[Start of section]

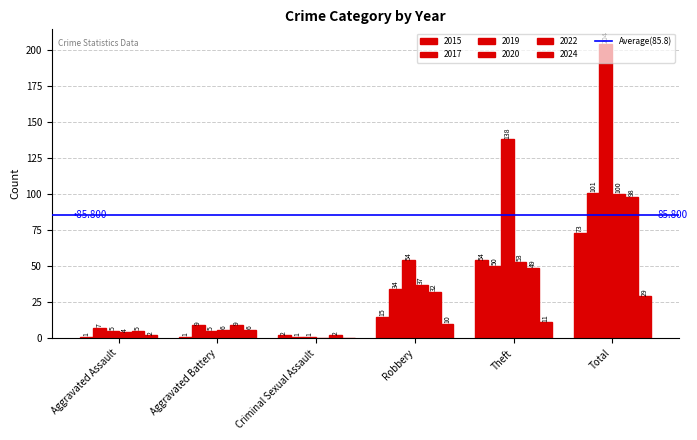

Are the bars grouped side by side (vs. stacked)?

Yes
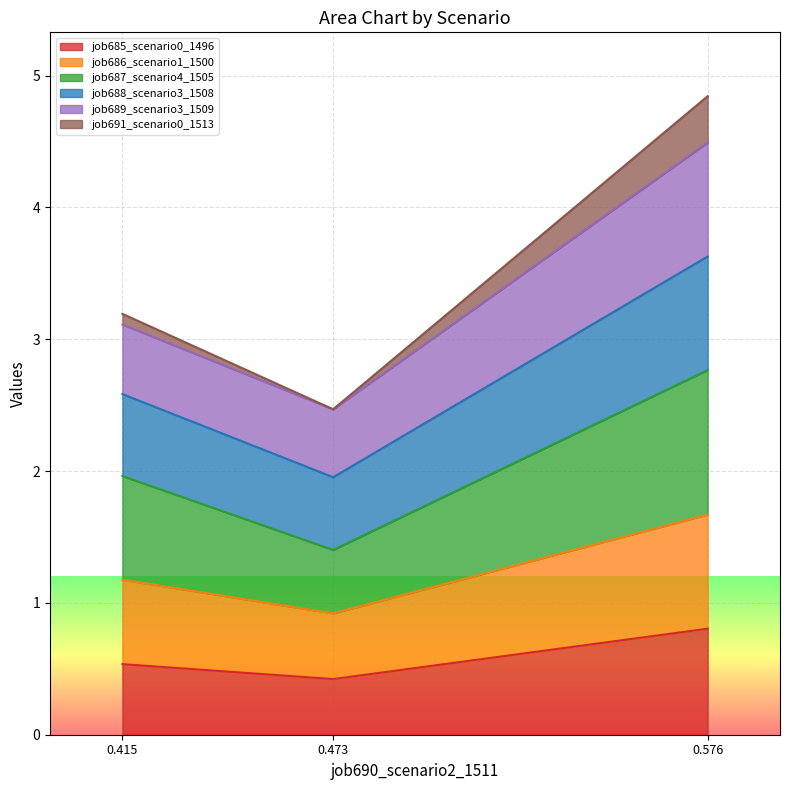

The job685_scenario0_1496 series shows 0.5 at 0.415. True or false?

True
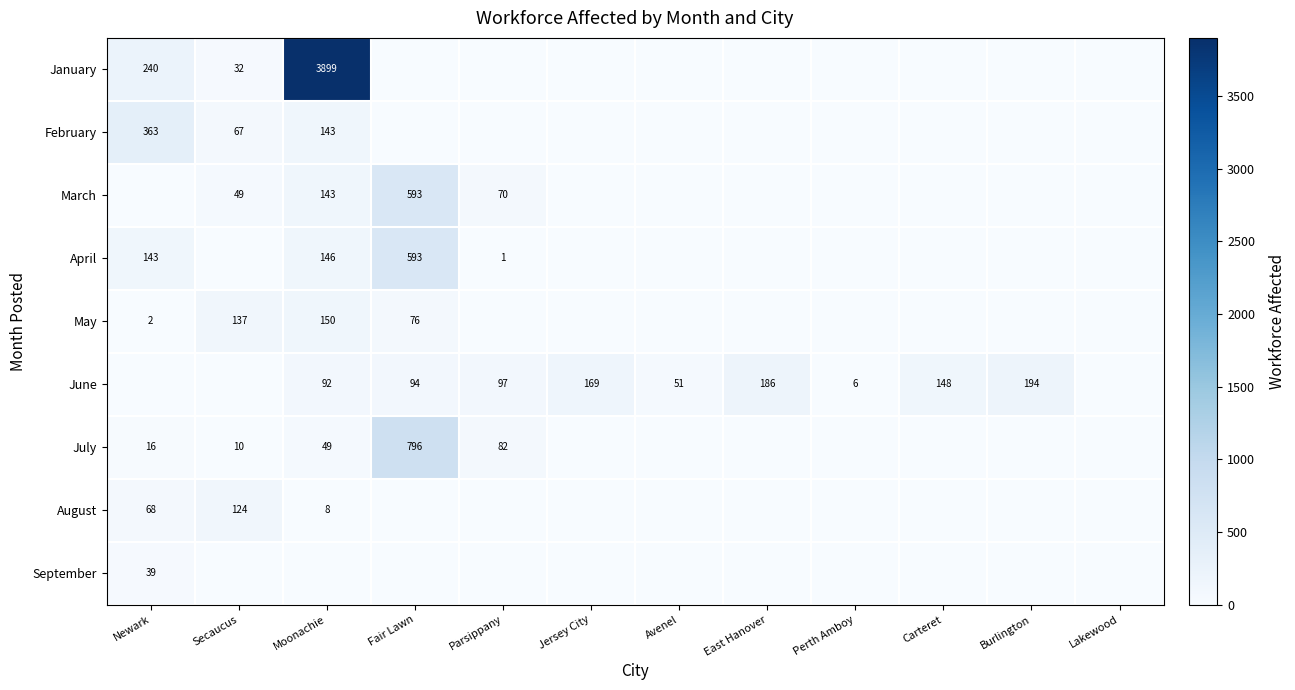

Is it true that April equals 52 at Newark?

False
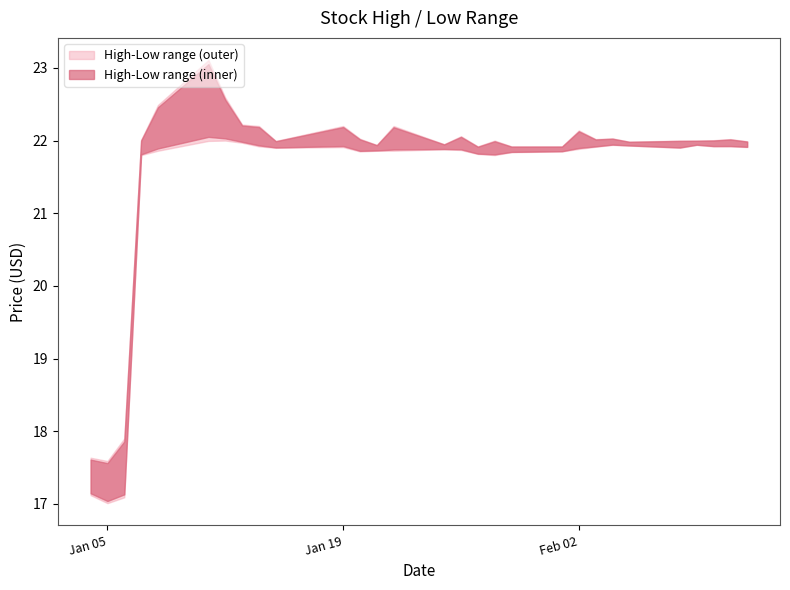

Reading left to right, transcribe all the data shown in this chart.

High: 17.6	17.6	17.9	22.0	22.5	23.1	22.6	22.2	22.2	22.0	22.2	22.0	21.9	22.2	22.0	22.1	21.9	22.0	21.9	21.9	22.1	22.0	22.0	22.0	22.0	22.0	22.0	22.0	22.0
Low: 17.1	17.0	17.1	21.8	21.9	22.0	22.0	22.0	21.9	21.9	21.9	21.9	21.9	21.9	21.9	21.9	21.8	21.8	21.8	21.9	21.9	21.9	21.9	21.9	21.9	21.9	21.9	21.9	21.9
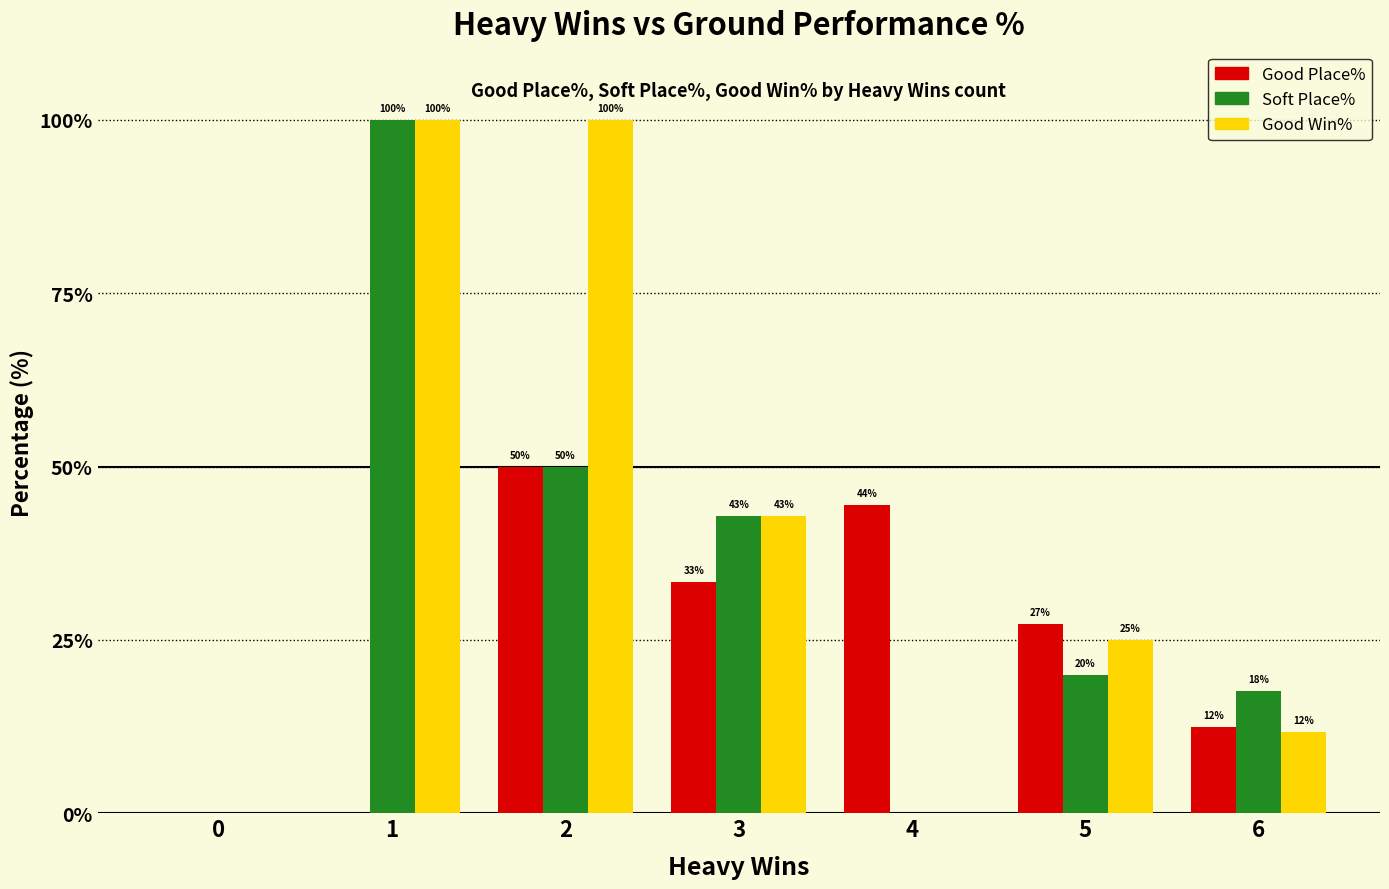

What is the spread (max minus min) of values at 3?

9.5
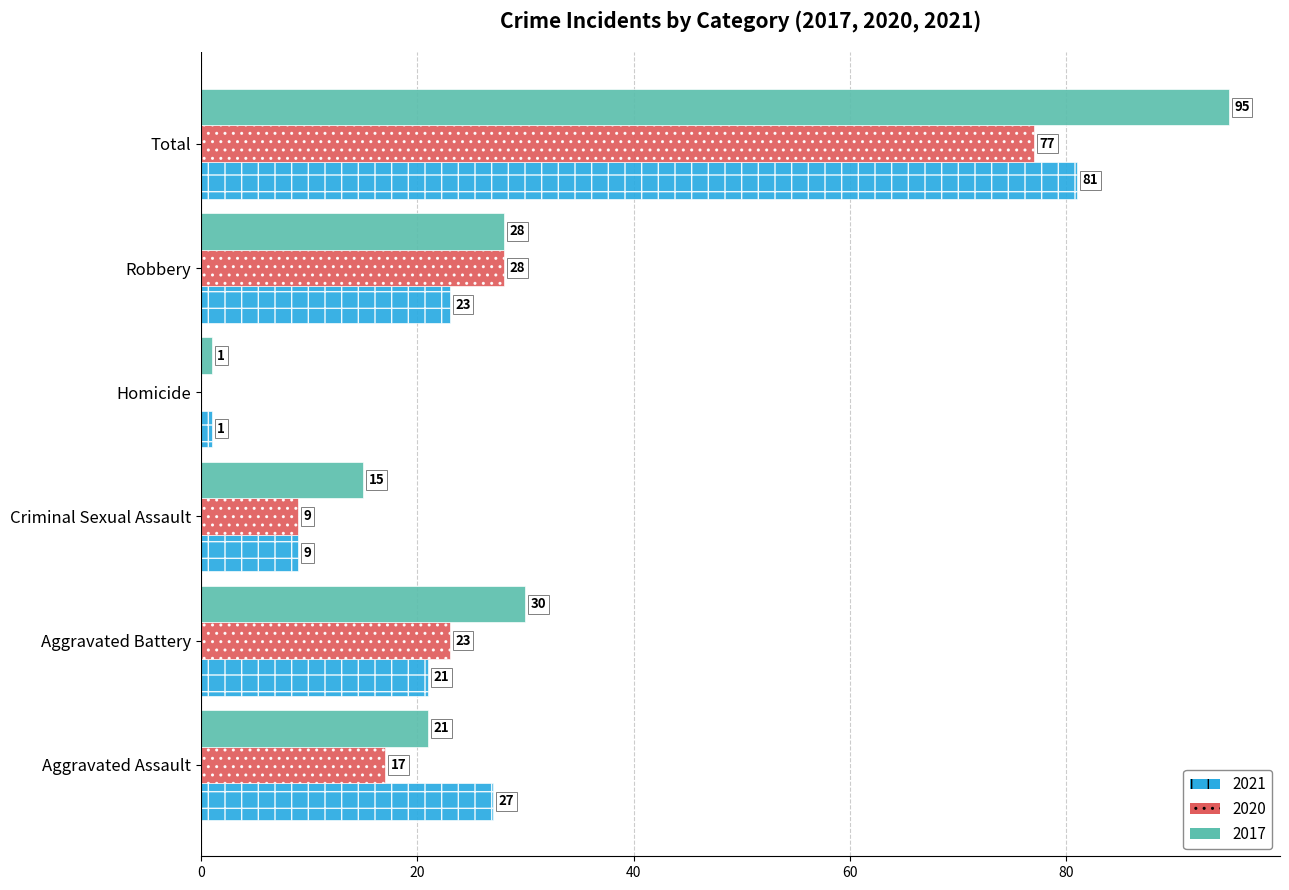

The 2017 series shows 1 at Homicide. True or false?

True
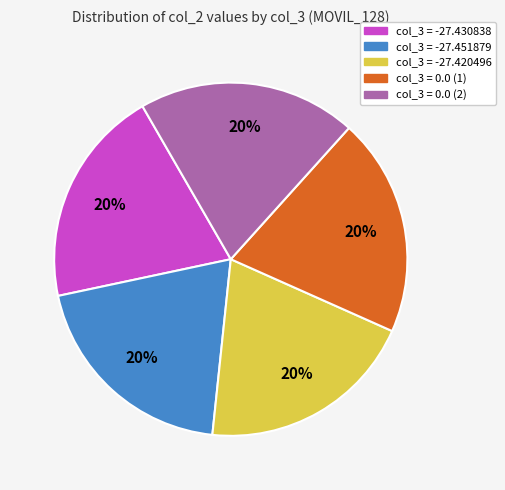

How many segments does this pie chart have?

5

[End of section]

Reproduce all of the material above, substituting "data set" for every occurrence of "series" and leaving everything else unchanged. Omit the pictures from your answer.

Answer section:
Are the bars grouped side by side (vs. stacked)?

Yes

The job685_scenario0_1496 data set shows 0.5 at 0.415. True or false?

True

Is it true that April equals 52 at Newark?

False

Reading left to right, transcribe all the data shown in this chart.

High: 17.6	17.6	17.9	22.0	22.5	23.1	22.6	22.2	22.2	22.0	22.2	22.0	21.9	22.2	22.0	22.1	21.9	22.0	21.9	21.9	22.1	22.0	22.0	22.0	22.0	22.0	22.0	22.0	22.0
Low: 17.1	17.0	17.1	21.8	21.9	22.0	22.0	22.0	21.9	21.9	21.9	21.9	21.9	21.9	21.9	21.9	21.8	21.8	21.8	21.9	21.9	21.9	21.9	21.9	21.9	21.9	21.9	21.9	21.9

What is the spread (max minus min) of values at 3?

9.5

The 2017 data set shows 1 at Homicide. True or false?

True

How many segments does this pie chart have?

5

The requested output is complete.